Das Publikum war begeistert Flüchtige Frühlingsmomente

HOLZWEILER · Stipendiaten der Villa Musica gastierten mit dunklen Klängen in der Villa Bellestate

 Die jungen Musiker begeisterten das Publikum in der Villa Bellestate.

Die jungen Musiker begeisterten das Publikum in der Villa Bellestate.

Foto: Martin Gausmann

Mit einem klassischen Bläserkonzert haben junge Stipendiaten der Villa Musica Eingangsbereich und Wintergarten der Holzweiler Villa Bellestate bis zum Bersten füllen können. Musikalisch als Kontrapunkt zum österlichen Wetter vor den Fenstern begeisterten die Musiker mit ihrem Können und mit ihrem Ausdruck.

Da schien nach Tagen des unsteten Wetters endlich einmal die Sonne wieder etwas länger, und im Konzert widmete man sich dunklen, osteuropäischen Klängen. Musikalisch wurde dieser Bruch ebenfalls vollzogen. Den Reigen düsterer Melodien führte die fröhliche Ouvertüre zu Gioachino Rossinis "Der Barbier von Sevilla" an.

Wie ein flüchtiger Frühlingsmoment wirkten die feinen Motive der Oper, die bei ihrer Uraufführung 1816 durch Manipulation ein riesiger Flop wurde, dann aber einen Siegeszug durch ganz Europa antrat. Virtuos warfen sich die Jungmusiker die Motive zu und auch die bekannten Gassenhauer durften nicht fehlen. Das Publikum quittierte die hervorragende Leistung unter anderem mit "Super"-Rufen.

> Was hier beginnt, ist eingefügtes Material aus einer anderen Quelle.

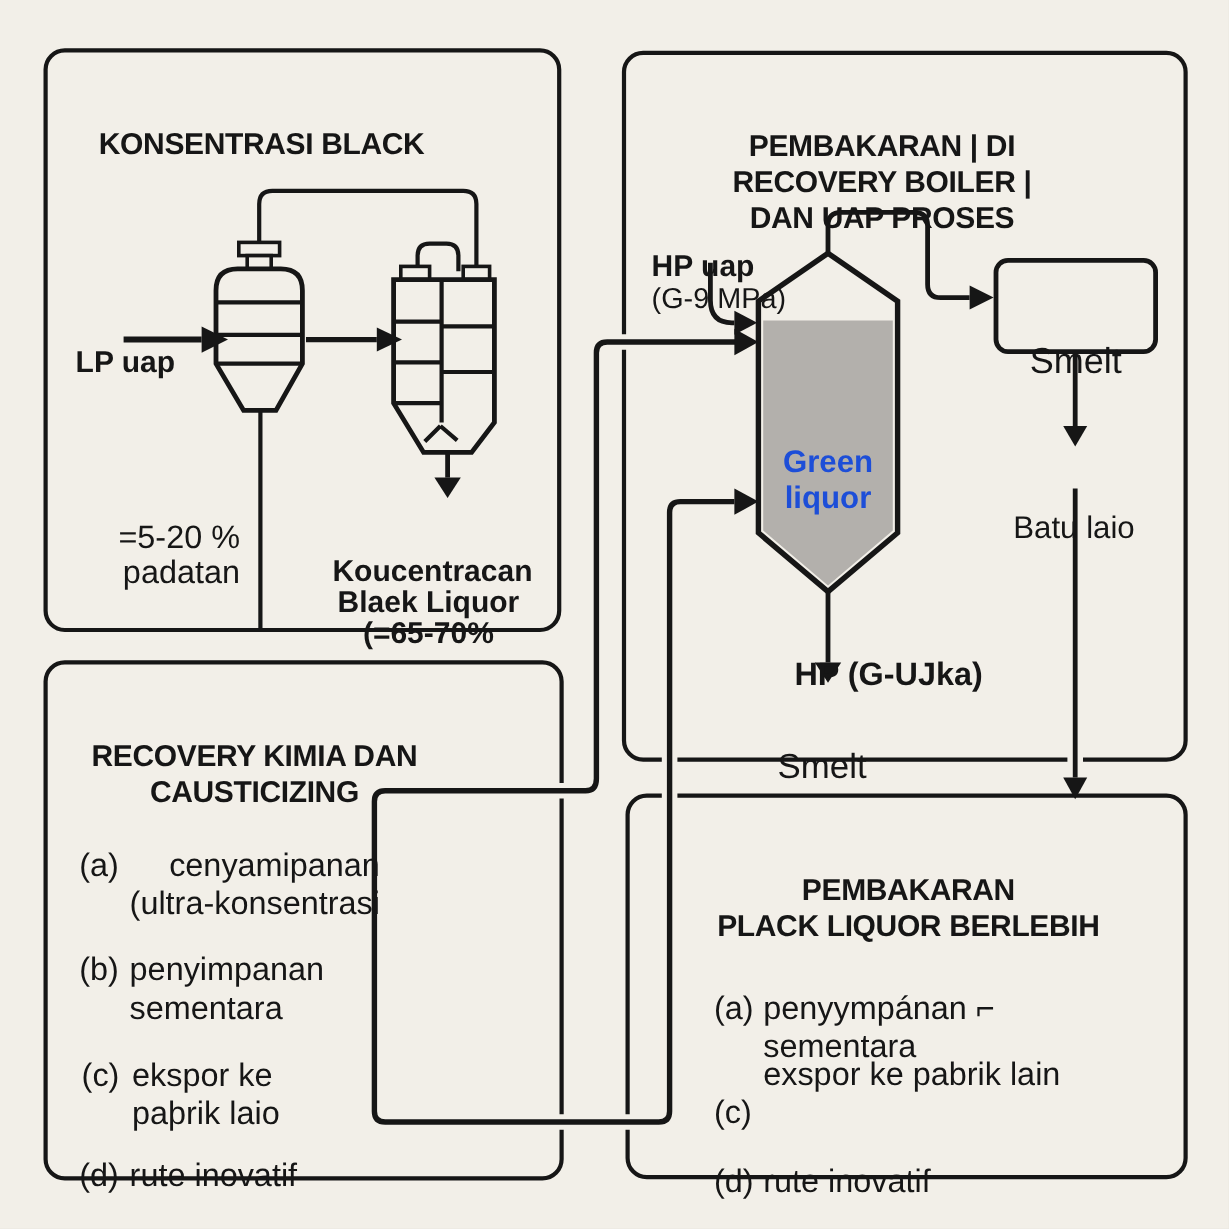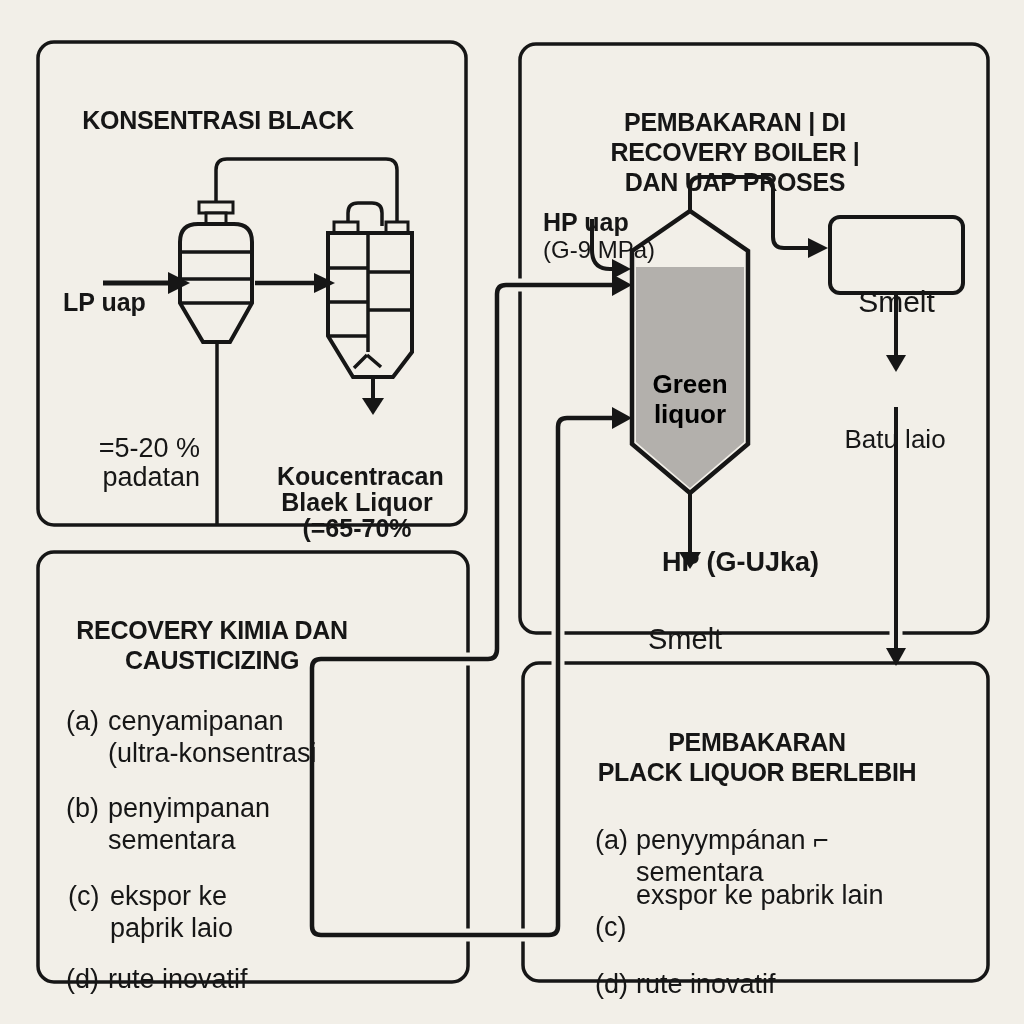--- a/index.html
+++ b/index.html
@@ -127,7 +127,7 @@
     <div style="font-size:24px;">(G-9 MPa)</div>
   </div>
 
-  <div class="t ctr b" style="left:640px;top:322px;width:100px;font-size:26px;line-height:30px;color:#000000;">
+  <div class="t ctr b" style="left:640px;top:322px;width:100px;font-size:26px;line-height:30px;color:#1d4ed8;">
     <div>Green</div>
     <div>liquor</div>
   </div>

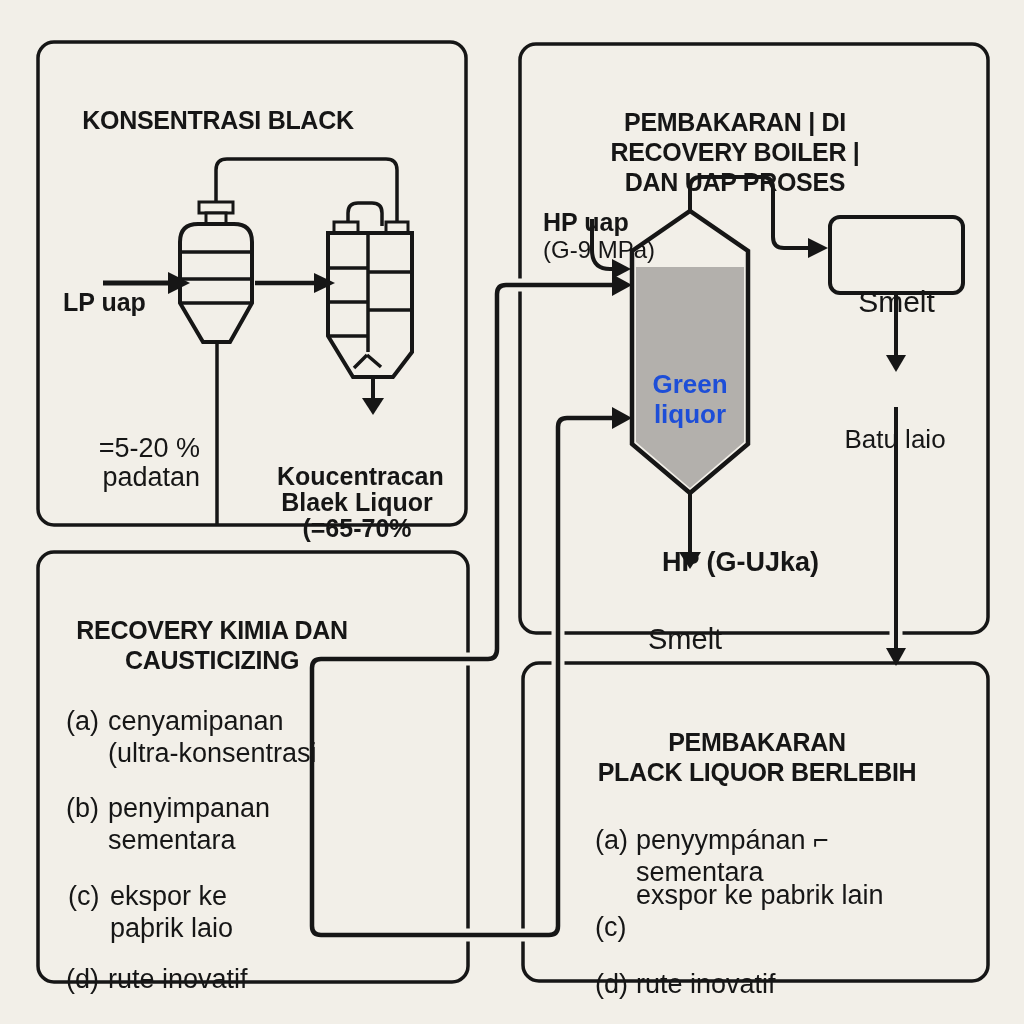--- a/index.html
+++ b/index.html
@@ -148,7 +148,7 @@
   <div class="t itm" style="left:66px;top:658px;">
     <span>(a)</span>
   </div>
-  <div class="t itm" style="left:108px;top:658px;">
+  <div class="t itm" style="left:108px;top:658px;text-align:right;">
     <div>cenyamipanan</div>
     <div>(ultra-konsentrasi</div>
   </div>

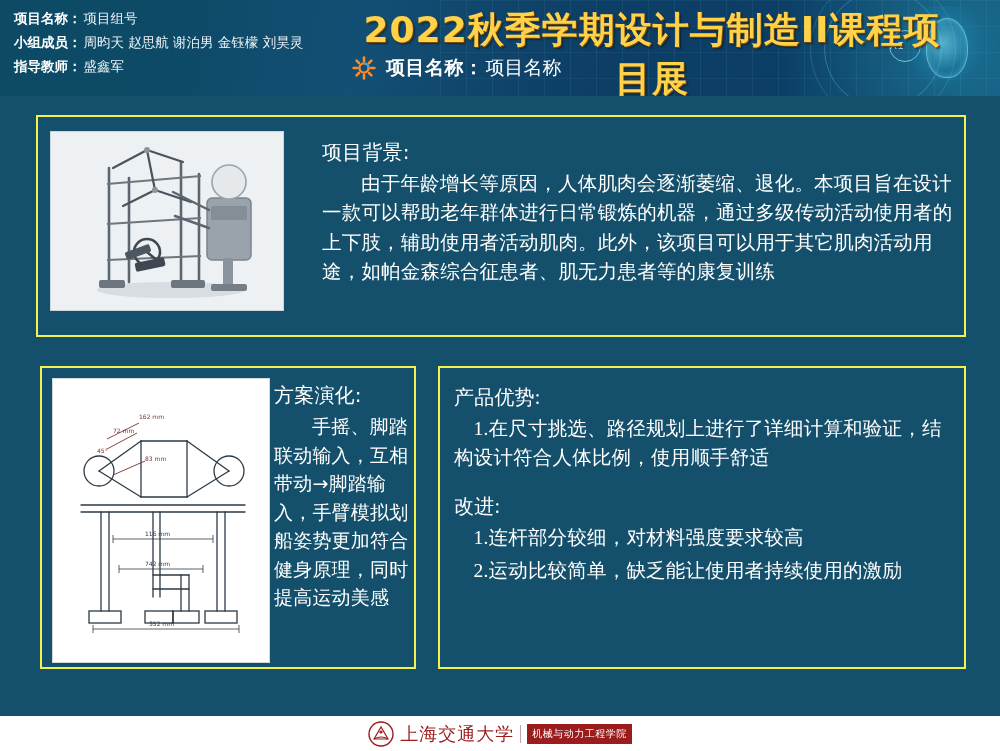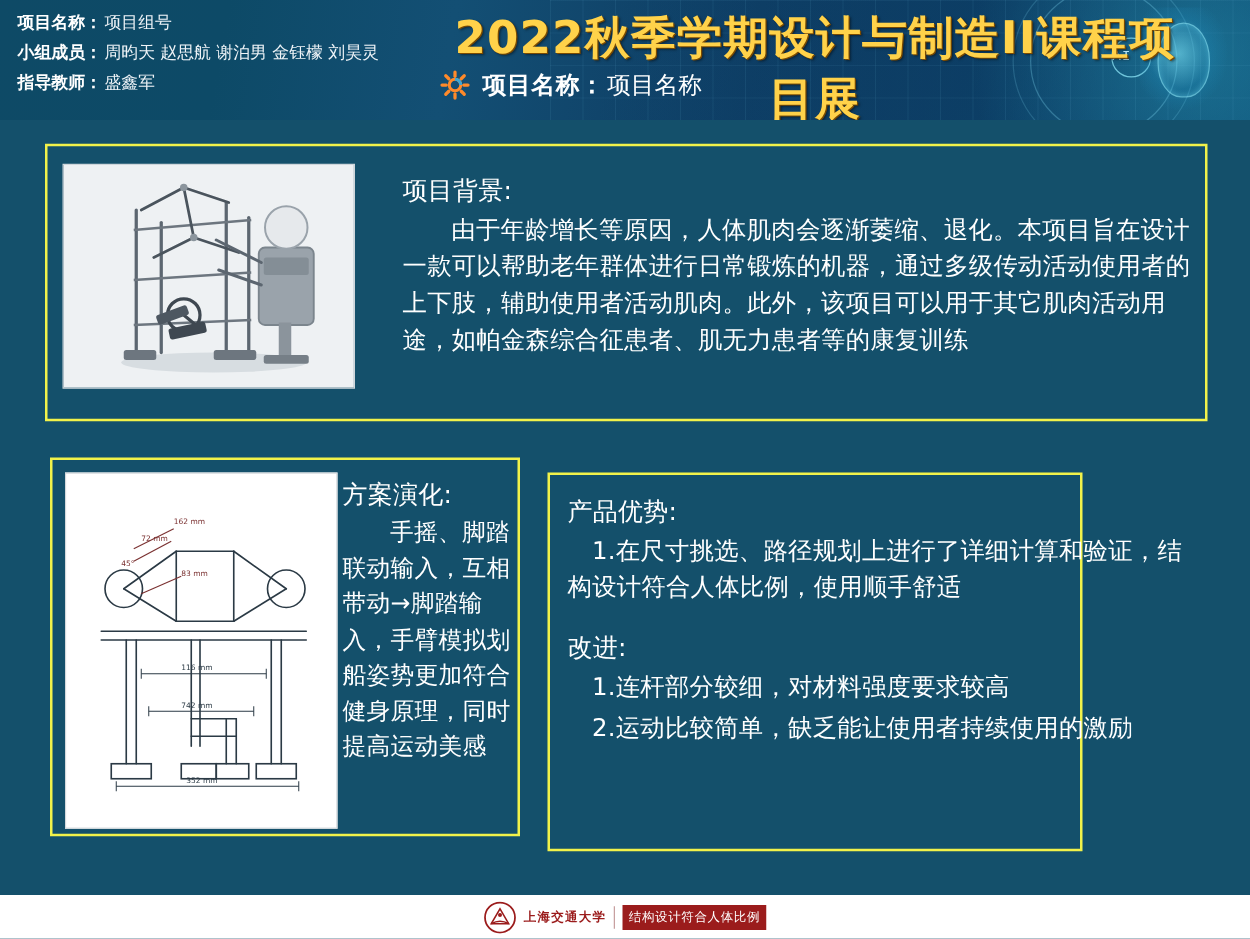--- a/index.html
+++ b/index.html
@@ -169,8 +169,8 @@
     width: 376px; height: 303px;
   }
   #panel-advantages {
-    left: 438px; top: 282px;
-    width: 428px; height: 303px;
+    left: 438px; top: 270px;
+    width: 528px; height: 303px; font-family: Liberation Serif, serif;
   }
 
   .panel-text {

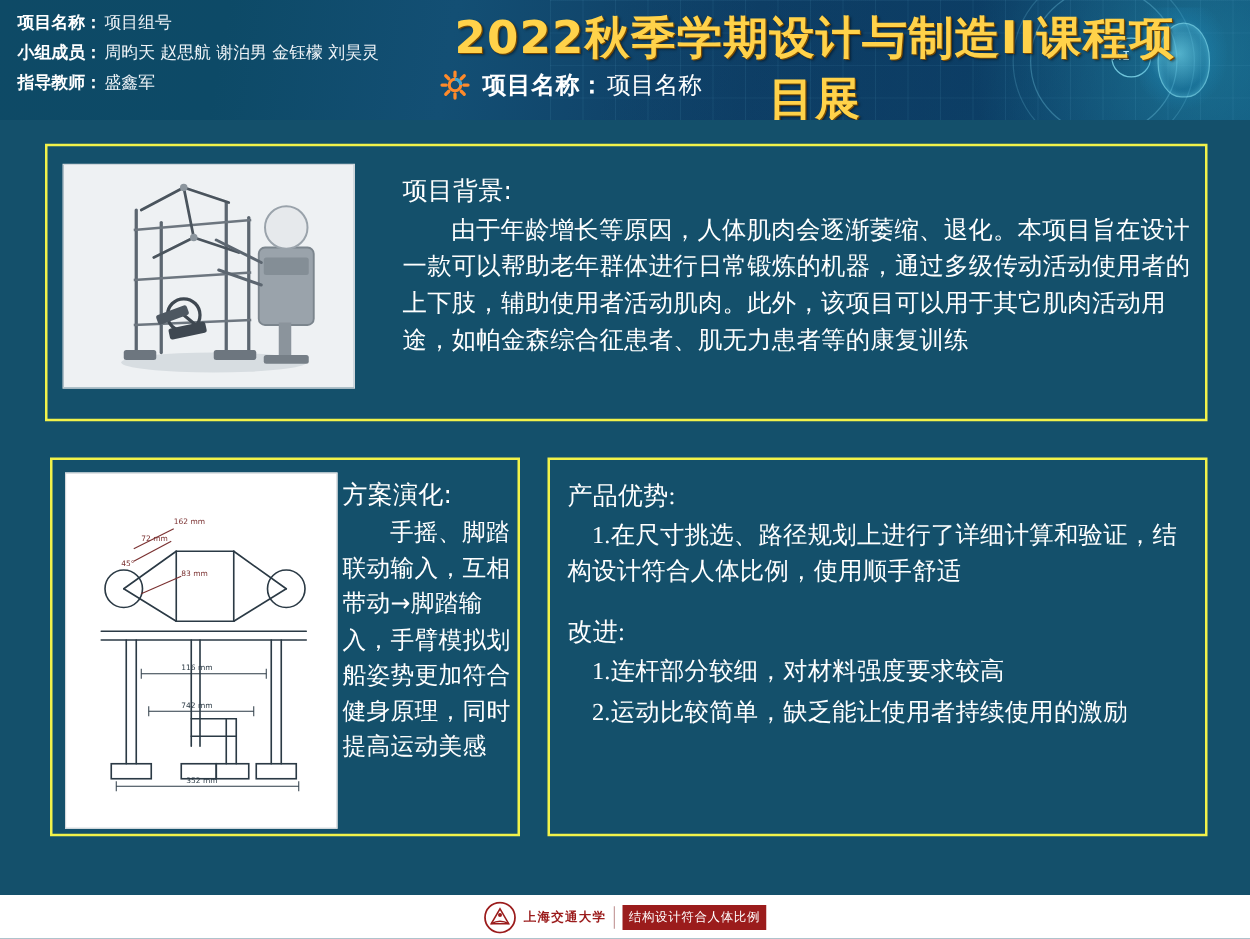--- a/index.html
+++ b/index.html
@@ -251,8 +251,8 @@
     flex: 0 0 auto;
   }
   .logo-name {
-    font-size: 10px;
-    font-weight: bold;
+    font-size: 18px;
+    font-weight: normal;
     color: #9b1c1c;
     letter-spacing: 1px;
     font-family: "DejaVu Serif", "Liberation Serif", serif;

Leicht, aber spürbar folgte dann ein Umschwung in der Stimmung des Konzertabends. Das "Adagio und Allegro f-Moll" KV 594, von Wolfgang Amadeus Mozart 1790 ursprünglich für Flötenuhr komponiert, ist eine Trauermusik auf den österreichischen Feldmarschall Gideon Ernst von Laudon, der 1759 die Preußen unter Friedrich II. in der Schlacht bei Kunersdorf geschlagen hatte.

In waghalsiger Harmonie schraubte Mozart im Adagio die Musik zu einem oft sperrigen Ganzen zusammen. Nur das Allegro war ein Ausbruch an Heiterkeit als tiefe Verneigung vor dem Volkshelden. Doch in der Reprise des Adagio kamen die gewagten Harmonien zurück, auf der Gegenfolie des Allegro sogar noch sperriger. Das Publikum war spürbar von diesem ungewohnten Mozart in Bann gezogen - es vergaß für einen Moment sogar das Klatschen.

In ihrer diesjährigen Saison richten die Interpreten der Villa Musica ihren Blick besonders auf Osteuropa. Als den meisten Hörern unbekannter Komponist des Abends präsentierten die jungen Musiker den tschechischen Juden Pavel Haas, einen Vertreter der Komponistenriege, deren Schaffen jäh durch den Einmarsch der Nationalsozialisten gewaltsam zu Ende gebracht wurde.

Sein "Bläserquintett" op. 10 von 1929 vereint mährische Volksmelodien, jüdischen Synagogengesang und die Polyrhythmen der Epoche nach dem ersten Weltkrieg zu einem ganz eigenen Klangerlebnis. Kontrastreich schwang das Stück zwischen humorvollen Passagen, die dann aber in den vorherrschenden Molltonarten wieder untergingen.

Auch der dritte Satz, ein "Ballo eccentrico", war eher von einer bösartigen Ironie geprägt, als dass unbeschwerte Tanzfreude aufkommen konnte. In die Zeit nach dem Zweiten Weltkrieg entführten die jungen Musiker mit einer Bearbeitung des "Streichqartetts" Nr. 8, op. 110 von Dimitri Schostakowitsch.

Entstanden ist das Werk in kürzester Zeit 1960, als Schostakowitsch bei Dreharbeiten einer Dokumentation über die Zerstörungen des Krieges weilte. Trotz der düsteren Grundstimmung des Stückes konnten die Musiker auch die hoffnungsvollen Passagen gut herausarbeiten - dennoch schwere Kost für einen fröhlichen Frühlingstag.

Besonders die Brutalitäten des zweiten und vierten Satzes hängten sich wie eine Wolke über den Abend - da konnte auch der sarkastisch-banale Walzer dazwischen nichts ausrichten. Ein gelungener Kontrapunkt, dem das Publikum begeisterten Applaus schenkte.